Well, since we're only using SIMD in ALUs, we only need to wrap nmigen's core
API, which is only 5 or 6 classes (ignoring the ones we're overriding anyway)
-- I did go through the whole public api of nmigen.hdl and check them all.
Class list (additional classes we'd need to override):
Value, Const, Statement, Assign, Module, and maybe Record

>  This quickly
>   gets completely out of hand and diverts developer time into a
>   nightmare time-sink that has actively harmful consequences *even
>   once completed*.
>   Memory requirements double; performance degrades.
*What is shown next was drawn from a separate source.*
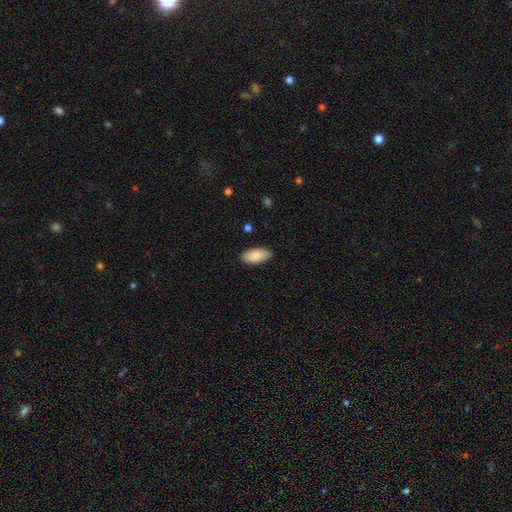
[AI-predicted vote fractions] Smooth or featured? smooth (88%)
How rounded? in between (93%)
Merging? none (88%)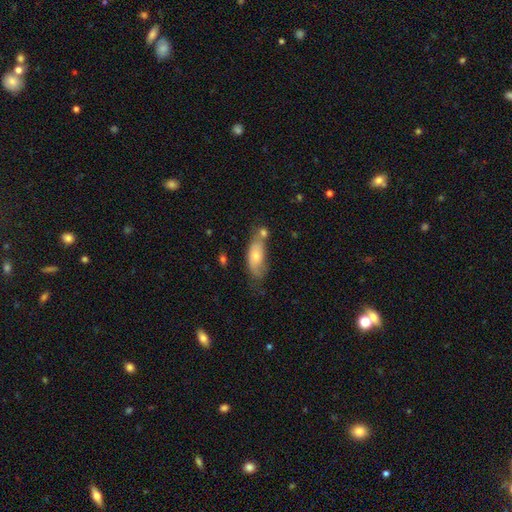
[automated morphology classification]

I highly doubt memory requirements are anything to worry about, i'd expect it
to be on the order of 100MB or 1GB at the most.

>   Both are unacceptable.

I think that's exaggerating...

> 5. "Explicit coding" is actually more costly even than for-loop
>   code duplication.  It is "The Right Thing (tm)" in order to achieve
>   optimal gate-level design but requires hyper-aware and hyper-intelligent
>   developers, whom, if ever lost, take knowledge of the internal workings
>   of ultra-complex code with them.


> 6. "Low-level classes" have in fact already been implemented: over a
>   dozen modules utilised and combined behind PartitionedSignal exist
>   and are already in use. PartitionedMux was one of the very first
>   SIMD-aware
>   "Type 1" AST operators written.  The problem is that it's nowhere near
>   enough.  Conversion of 100,000 lines of readable nmigen HDL using
>   Type 2 (m.If/Elif) high-level constructs to **not** use those
>   constructs and return to AST Mux, Cat, and so on is a completely
>   unreasonable expectation.

Agreed, though I'll admit that converting everything to use Mux was my original
plan a year ago.

> 7. "Replacements for dsl.Module" aside from coming with the catastrophic
>   implication that they provide alternative behaviour from dsl.Module
>   are a heavy maintenance burden.  Not only that but there is the risk
>   that, unless actually included *in* nmigen, the underlying AST modules
>   that they use might change, or be deprecated, or have bugs fixed which
>   break the replacement.

I addressed those points above.

> 8. "Compilers". It is very well known that any python program that outputs
>   another python program as an ASCII output may then immediately read that
>   ASCII output from within the very program that created it, `eval` it,
>   and then execute it.  That being the case, you might as well skip the
>   output to ASCII and the eval part, and create classes that
>   dynamically and directly instantiate the desired target behaviour.
>   This saves months of effort but is a common mistake, frequently made.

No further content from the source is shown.